Pam savait qu'il pensait à l'incident de la fenêtre. Et à d'autres, que lui et Mayumi avaient réussi à lui arracher, avec quelques larmes au passage. Si son père lui avait maladroitement tapoté le dos, Mayumi, elle, n'avait pas eu l'air d'être bouleversée par la confession. Probablement le soupçonnait-elle depuis un moment, au vu des bleus qu'elle avait un jour surpris dans le dos de sa belle-fille. Ça avait d'ailleurs dû être l'élément déclencheur. Pam ne savait pas si elle lui en voulait ou pas pour cela.
« Papa ?
- Oui ?
- Je ne pourrais pas tout simplement avoir des cours à domicile ? »

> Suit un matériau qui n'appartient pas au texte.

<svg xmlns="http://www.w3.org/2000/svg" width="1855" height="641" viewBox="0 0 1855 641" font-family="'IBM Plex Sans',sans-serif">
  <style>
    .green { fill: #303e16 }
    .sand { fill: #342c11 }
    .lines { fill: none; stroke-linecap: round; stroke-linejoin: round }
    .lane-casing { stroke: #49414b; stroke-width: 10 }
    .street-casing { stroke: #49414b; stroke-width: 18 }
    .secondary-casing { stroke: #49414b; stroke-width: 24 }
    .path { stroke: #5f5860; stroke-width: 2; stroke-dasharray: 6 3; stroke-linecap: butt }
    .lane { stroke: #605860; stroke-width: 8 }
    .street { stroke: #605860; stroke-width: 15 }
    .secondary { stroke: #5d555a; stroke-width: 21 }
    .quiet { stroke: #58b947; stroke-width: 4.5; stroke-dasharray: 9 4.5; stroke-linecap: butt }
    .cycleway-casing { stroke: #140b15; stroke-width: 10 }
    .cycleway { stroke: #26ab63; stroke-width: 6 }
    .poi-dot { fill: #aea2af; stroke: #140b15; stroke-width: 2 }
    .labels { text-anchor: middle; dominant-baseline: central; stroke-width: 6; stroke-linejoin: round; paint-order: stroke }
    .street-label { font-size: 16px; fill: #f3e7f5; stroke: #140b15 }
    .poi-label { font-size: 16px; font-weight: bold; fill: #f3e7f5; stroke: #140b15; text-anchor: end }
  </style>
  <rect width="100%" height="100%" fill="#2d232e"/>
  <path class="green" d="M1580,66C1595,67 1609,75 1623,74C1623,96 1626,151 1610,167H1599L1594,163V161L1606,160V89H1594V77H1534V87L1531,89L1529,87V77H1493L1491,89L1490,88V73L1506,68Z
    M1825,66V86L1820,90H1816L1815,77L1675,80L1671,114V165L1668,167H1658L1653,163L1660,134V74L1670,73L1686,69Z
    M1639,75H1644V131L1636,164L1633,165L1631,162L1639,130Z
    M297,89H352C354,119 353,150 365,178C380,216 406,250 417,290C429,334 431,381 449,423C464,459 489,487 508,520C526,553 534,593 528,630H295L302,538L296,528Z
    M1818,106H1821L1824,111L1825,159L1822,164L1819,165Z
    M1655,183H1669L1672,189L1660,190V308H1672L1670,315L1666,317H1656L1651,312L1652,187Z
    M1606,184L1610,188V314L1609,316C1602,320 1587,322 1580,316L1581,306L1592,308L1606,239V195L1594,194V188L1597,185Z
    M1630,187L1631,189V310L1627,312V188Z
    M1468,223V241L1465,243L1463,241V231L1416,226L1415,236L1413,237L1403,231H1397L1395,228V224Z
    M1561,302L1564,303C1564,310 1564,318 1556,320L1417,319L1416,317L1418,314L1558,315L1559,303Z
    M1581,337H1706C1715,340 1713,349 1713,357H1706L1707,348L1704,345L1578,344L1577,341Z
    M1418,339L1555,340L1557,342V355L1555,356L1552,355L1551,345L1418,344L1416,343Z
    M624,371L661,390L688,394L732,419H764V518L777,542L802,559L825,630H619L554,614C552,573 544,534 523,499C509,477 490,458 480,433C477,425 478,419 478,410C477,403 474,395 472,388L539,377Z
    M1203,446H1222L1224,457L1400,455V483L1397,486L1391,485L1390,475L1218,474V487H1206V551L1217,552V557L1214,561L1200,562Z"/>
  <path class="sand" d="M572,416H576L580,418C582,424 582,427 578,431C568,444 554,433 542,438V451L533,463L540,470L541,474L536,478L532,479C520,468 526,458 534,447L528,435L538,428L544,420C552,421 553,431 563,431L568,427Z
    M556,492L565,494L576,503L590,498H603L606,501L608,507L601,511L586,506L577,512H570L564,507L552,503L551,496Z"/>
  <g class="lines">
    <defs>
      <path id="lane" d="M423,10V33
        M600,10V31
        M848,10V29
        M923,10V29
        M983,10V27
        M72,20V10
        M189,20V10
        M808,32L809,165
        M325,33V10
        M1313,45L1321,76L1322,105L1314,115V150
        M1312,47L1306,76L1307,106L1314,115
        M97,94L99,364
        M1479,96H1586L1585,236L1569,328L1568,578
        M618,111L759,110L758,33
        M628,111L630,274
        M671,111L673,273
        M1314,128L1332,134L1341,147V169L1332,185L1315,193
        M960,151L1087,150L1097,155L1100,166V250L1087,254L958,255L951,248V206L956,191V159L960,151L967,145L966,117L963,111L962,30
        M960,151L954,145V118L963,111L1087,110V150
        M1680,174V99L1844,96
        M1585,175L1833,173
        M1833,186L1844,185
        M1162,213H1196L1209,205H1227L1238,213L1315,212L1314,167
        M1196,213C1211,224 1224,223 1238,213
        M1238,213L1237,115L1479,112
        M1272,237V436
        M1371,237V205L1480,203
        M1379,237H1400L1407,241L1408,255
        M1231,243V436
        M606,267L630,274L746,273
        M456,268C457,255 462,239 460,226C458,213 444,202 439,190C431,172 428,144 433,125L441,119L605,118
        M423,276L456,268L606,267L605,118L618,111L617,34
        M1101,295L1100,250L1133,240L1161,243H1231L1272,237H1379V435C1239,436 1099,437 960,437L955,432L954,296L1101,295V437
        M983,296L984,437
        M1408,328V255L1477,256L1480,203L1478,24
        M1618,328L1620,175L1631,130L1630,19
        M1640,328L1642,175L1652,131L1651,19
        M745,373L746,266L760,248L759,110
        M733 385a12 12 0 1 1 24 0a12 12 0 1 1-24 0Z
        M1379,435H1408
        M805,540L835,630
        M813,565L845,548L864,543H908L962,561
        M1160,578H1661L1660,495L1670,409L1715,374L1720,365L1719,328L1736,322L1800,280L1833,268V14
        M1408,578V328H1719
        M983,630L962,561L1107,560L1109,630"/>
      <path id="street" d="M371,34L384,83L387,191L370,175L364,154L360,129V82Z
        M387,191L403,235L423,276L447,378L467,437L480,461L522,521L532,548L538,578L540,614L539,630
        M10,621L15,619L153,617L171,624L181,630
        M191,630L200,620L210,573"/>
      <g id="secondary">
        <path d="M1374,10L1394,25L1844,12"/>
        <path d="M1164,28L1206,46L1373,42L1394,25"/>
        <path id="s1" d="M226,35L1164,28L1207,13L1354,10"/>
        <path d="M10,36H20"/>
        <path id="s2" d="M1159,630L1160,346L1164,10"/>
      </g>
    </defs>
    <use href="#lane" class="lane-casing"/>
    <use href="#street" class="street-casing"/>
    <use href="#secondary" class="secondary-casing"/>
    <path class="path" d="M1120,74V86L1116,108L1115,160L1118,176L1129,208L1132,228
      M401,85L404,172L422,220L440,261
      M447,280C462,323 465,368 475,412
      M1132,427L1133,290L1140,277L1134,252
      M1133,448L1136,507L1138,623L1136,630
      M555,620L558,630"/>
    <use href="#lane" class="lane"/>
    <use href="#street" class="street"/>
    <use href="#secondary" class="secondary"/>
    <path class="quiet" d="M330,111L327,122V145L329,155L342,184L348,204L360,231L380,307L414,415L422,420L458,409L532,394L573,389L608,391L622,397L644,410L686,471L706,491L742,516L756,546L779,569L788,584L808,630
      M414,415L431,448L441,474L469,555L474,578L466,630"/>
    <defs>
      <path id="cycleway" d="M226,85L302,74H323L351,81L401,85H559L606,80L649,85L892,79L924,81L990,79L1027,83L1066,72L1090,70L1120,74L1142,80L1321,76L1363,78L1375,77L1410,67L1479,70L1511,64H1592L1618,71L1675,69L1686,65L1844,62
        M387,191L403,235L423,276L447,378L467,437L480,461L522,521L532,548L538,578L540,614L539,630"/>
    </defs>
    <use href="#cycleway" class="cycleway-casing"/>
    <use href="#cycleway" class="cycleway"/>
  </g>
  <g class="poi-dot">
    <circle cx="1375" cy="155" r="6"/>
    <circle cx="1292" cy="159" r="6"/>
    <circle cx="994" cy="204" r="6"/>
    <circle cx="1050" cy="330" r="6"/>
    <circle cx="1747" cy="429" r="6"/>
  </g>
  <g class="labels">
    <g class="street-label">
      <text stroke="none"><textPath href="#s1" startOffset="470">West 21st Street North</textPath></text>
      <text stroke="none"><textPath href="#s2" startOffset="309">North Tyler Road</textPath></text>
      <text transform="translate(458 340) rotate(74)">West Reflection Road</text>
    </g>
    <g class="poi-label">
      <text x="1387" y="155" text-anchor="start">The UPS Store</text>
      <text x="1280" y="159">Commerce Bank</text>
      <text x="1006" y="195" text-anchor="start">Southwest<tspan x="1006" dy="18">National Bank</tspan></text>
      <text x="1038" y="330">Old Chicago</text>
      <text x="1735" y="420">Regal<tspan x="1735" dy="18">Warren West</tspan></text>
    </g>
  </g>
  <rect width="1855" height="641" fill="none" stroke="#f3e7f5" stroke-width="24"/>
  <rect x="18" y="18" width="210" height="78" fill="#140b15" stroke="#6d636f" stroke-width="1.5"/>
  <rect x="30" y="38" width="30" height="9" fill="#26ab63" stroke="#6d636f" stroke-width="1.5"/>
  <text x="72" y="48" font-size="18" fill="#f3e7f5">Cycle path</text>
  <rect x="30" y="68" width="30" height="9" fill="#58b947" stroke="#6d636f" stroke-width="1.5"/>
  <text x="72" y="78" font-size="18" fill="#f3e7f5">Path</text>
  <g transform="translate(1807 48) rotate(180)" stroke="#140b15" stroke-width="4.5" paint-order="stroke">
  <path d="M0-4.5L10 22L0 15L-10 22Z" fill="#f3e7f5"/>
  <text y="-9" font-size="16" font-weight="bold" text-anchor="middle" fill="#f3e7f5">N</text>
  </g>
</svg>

Les épaules de l'homme tressaillirent. Au moins une fois par mois, sa fille lui faisait inlassablement la même requête. Et comme à chaque fois, il restait inflexible.
« C'est exclu, Pam. »
Et comme à chaque fois, à la vue de la petite étincelle d'espoir qui s'éteignait dans les yeux de son enfant, il regrettait tout de suite d'avoir dit ces mots.
Cela dit, cette fois-ci, un son aigu l'empêcha de développer ses remords. Mayumi réapparut au même moment, portant un plateau de thé fumant qu'elle posa sur la table.

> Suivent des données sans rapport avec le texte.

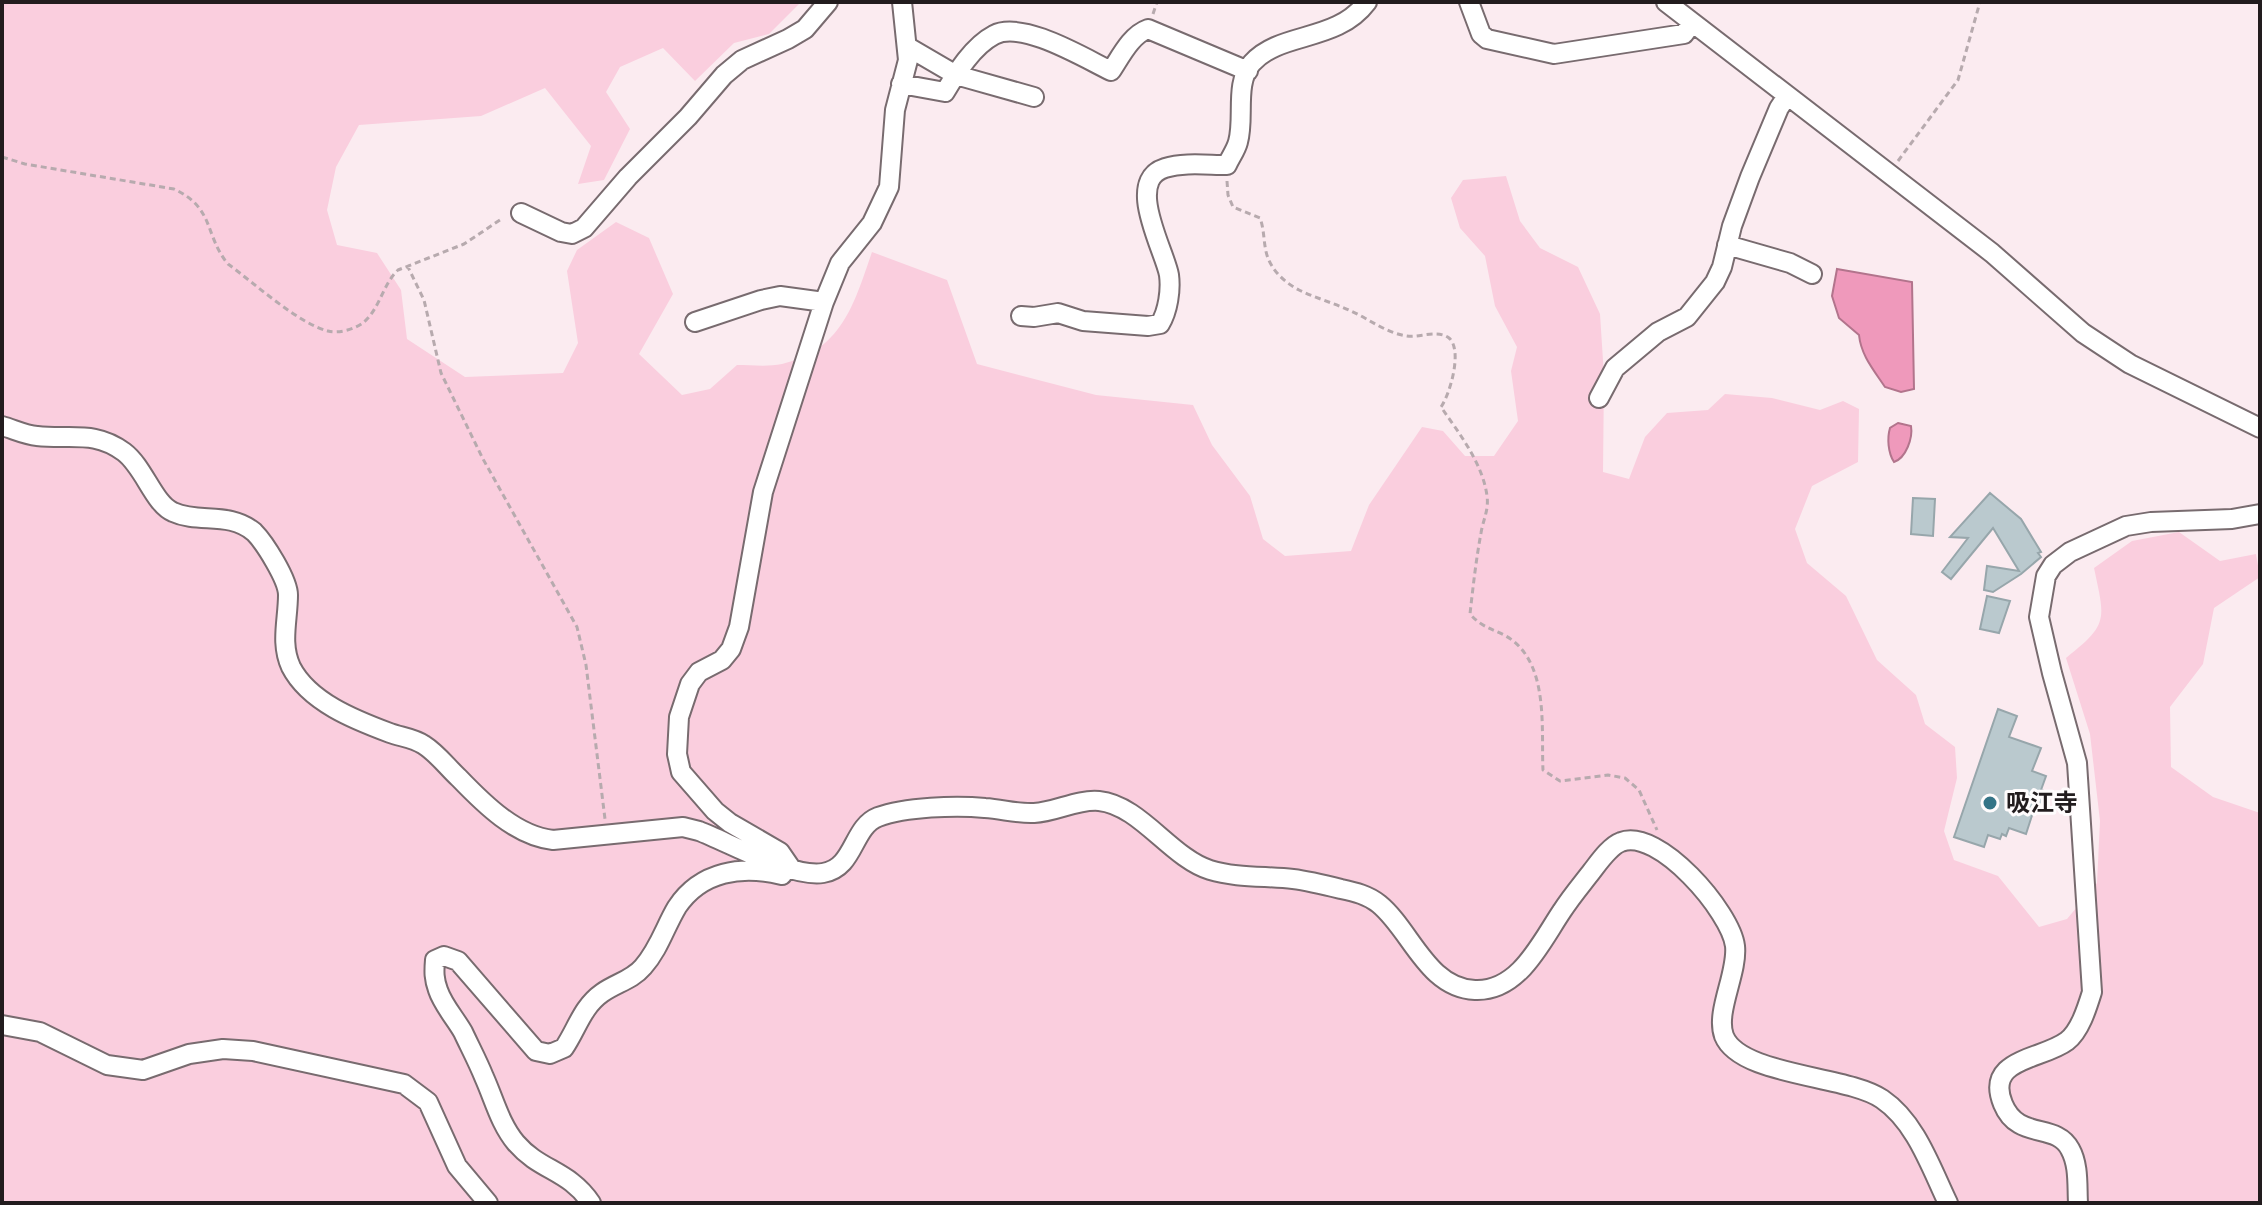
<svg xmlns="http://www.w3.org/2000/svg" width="2262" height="1205" viewBox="0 0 2262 1205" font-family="Rubik,'Noto Sans JP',sans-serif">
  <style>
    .green { fill: #facede }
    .water { fill: #ef99bb; stroke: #b2748c; stroke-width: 2 }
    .building { fill: #bac9ce; stroke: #97a6ab; stroke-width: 2 }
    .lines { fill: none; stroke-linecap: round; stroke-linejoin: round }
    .minor-casing { stroke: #786b6f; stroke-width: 22 }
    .path { stroke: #b7aaae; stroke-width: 3; stroke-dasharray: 6 4; stroke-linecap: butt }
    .minor { stroke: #fff; stroke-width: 18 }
    .poi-dot { fill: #347487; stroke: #fffcfd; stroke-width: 3 }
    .labels { text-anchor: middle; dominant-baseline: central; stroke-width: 6; stroke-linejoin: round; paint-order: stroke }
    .poi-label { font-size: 24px; font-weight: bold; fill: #221c1e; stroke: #fffcfd; text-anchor: start }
  </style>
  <rect width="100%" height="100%" fill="#fbebf0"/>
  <path class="green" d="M2 2H801L769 34 734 43 695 81 663 48 620 67 606 92 630 129 604 180 578 184 591 146 545 88 481 116 359 125 336 167 327 210 337 245 377 253 401 290 407 339 465 377 563 373 578 343 567 271 577 250 616 222 649 238 673 294 639 354 682 395 710 389 737 365C751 365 768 367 782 364 842 350 854 304 872 252L947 280 977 364 1096 395 1193 405 1212 445 1250 496 1263 539 1285 556 1351 551 1369 505 1422 427 1443 431 1465 456H1494L1518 421 1511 371 1517 347 1495 306 1485 256 1460 228 1451 198 1463 180 1506 176 1520 221 1540 248 1578 267 1600 314 1604 376 1603 472 1629 479 1645 437 1667 413 1708 410 1725 394 1772 398 1820 410 1843 401 1859 409 1858 462 1812 486 1795 529 1807 563 1846 596 1877 660 1916 695 1925 724 1955 747 1957 778 1944 831 1954 860 1998 876 2039 927 2067 919 2097 883 2100 821 2090 734 2066 658C2109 624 2105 620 2094 568L2132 541 2179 532 2220 561 2256 554 2260 577 2214 608 2203 664 2170 707 2171 767 2213 797 2260 813V1203H2Z"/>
  <path class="water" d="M1837 269 1912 282 1914 389 1901 392 1885 387C1873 369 1861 355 1859 335L1839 318 1832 296Z
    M1898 423 1911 426C1913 438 1906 458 1894 462 1888 453 1887 438 1890 428Z"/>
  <path class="building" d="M1990 493 2021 519 2041 552 2038 553 2041 557 2021 574 1993 592 1984 590 1987 566 2019 571 1993 528 1951 579 1942 572 1968 538 1950 537Z
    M1913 498 1935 499 1933 536 1911 534Z
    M1987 596 2010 601 1999 633 1980 629Z
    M1998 709 2017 716 2009 737 2041 748 2032 771 2046 776 2041 790 2047 792 2042 805 2036 803 2026 834 2009 828 2006 836 2002 834 2000 839 1988 835 1984 847 1954 837Z"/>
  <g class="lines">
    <defs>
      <path id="minor" d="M1469 2 1481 34 1487 39 1554 54 1684 34 1692 23
        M1666 2 1992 253 2083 333 2130 364 2260 428
        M908 47 956 75 1034 97
        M901 84 945 92C957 72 973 46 994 35 1022 20 1084 58 1111 71 1121 56 1131 35 1148 29L1248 71
        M521 213 561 232 572 234 584 228 628 177 688 117 724 75 742 60 788 39 805 29 828 2
        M1727 245 1790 263 1812 274
        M1021 316 1034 317 1058 313 1083 321 1148 326 1160 324C1168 311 1171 290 1169 275 1165 251 1124 181 1165 168 1184 162 1207 165 1227 165 1230 158 1236 150 1238 142 1245 118 1234 83 1252 63 1281 31 1336 43 1367 2
        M695 322 761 300 780 296 824 302
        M1599 398 1615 368 1658 332 1687 317 1715 282 1722 267 1732 226 1750 177 1779 108 1787 96
        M2 426C13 429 25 435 37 436 71 440 94 430 124 452 144 467 154 504 173 512 199 524 229 511 254 532 265 543 288 580 288 595 288 620 280 643 291 667 309 702 355 720 390 733 401 737 414 738 424 745 438 754 447 767 459 778 484 804 516 836 553 840L683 827 699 831C730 843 792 878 823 873 855 868 852 827 878 817 905 807 956 805 985 808 1002 809 1018 814 1034 813 1056 812 1077 799 1099 801 1140 805 1171 858 1210 870 1236 878 1266 876 1293 879 1309 881 1325 885 1341 889 1355 892 1368 895 1379 904 1411 930 1427 988 1475 990 1519 992 1541 942 1562 911 1571 897 1582 884 1592 871 1599 862 1610 846 1621 842 1658 827 1731 912 1735 946 1738 973 1715 1012 1724 1036 1740 1076 1847 1075 1882 1099 1916 1122 1931 1168 1948 1203
        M791 868 780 852 730 823 715 811 681 772 677 754 679 717 690 684 699 672 722 660 731 649 739 627 763 492 824 302 840 263 872 223 889 187 895 110 908 60 902 2
        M2 1025 40 1032 107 1065 143 1070 189 1054 223 1049 253 1051 404 1084 428 1102 457 1166 488 1203
        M591 1203C569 1170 540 1171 516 1143 500 1124 494 1099 484 1077 478 1062 470 1047 463 1032 455 1018 443 1005 438 990 434 979 434 972 435 960L444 956 458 961 536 1051 550 1054 564 1048C577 1029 582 1007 602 993 616 983 632 980 643 967 659 949 665 927 677 907 701 871 742 865 782 875
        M2078 1203C2077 1185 2079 1165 2070 1149 2056 1122 2018 1141 2003 1104 1984 1058 2042 1060 2067 1041 2080 1031 2087 1008 2092 992L2077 763 2052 673 2039 617 2046 576 2053 565 2070 552 2126 526 2151 522 2232 519 2260 514"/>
    </defs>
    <use href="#minor" class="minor-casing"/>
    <path class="path" d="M1153 14 1157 2
      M2 157 25 164 174 189C215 208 204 235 228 264 254 283 299 324 328 331 338 334 356 329 364 322 380 308 383 284 398 270L464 244 503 218
      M1898 161 1958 80 1980 2
      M1227 181 1228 195 1233 207 1260 218C1266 234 1262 251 1272 266 1278 276 1289 285 1299 290 1315 298 1334 303 1351 311 1369 319 1386 333 1407 336 1419 338 1437 329 1449 338 1463 350 1450 394 1441 407 1459 433 1483 464 1487 496 1489 510 1483 520 1481 533 1476 560 1473 587 1470 614 1484 630 1497 629 1512 640 1549 668 1541 730 1543 770L1560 781 1608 775 1625 778 1639 790 1657 830
      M407 265 424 300 441 373 483 459 577 627 586 665 605 819"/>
    <use href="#minor" class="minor"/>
  </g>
  <circle class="poi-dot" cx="1990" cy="803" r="8"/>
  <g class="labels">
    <g class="poi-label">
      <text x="2006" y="803">吸江寺</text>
    </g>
  </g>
  <rect width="2262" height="1205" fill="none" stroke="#221c1e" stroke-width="8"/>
</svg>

« Elle arrive, je l'ai vu passer par la fenêtre. »
Une moue vint déformer les jointures de ses lèvres brunes.
- Elle fait un peu mauvais genre. Tu es sûre qu'elle conviendra ?
- Elle sera très bien, répondit l'homme, toujours aussi raide. Il n'y aura pas mieux. »
Quatre tasses furent rapidement dispersés sur la table, alors qu'on entendait une porte s'ouvrir et la voix d'une gouvernante annoncer la présence du visiteur. Des bruits de pas indiquèrent bientôt que celui-ci était conduit jusqu'au salon où se trouvaient les maîtres de maison. Une autre porte s'ouvrit, et M. Chihara fit un sourire cordial à la jeune femme qui venait d'entrer.
« Nous vous attendions, Mademoiselle Chavez. Asseyez-vous, si vous le voulez bien. »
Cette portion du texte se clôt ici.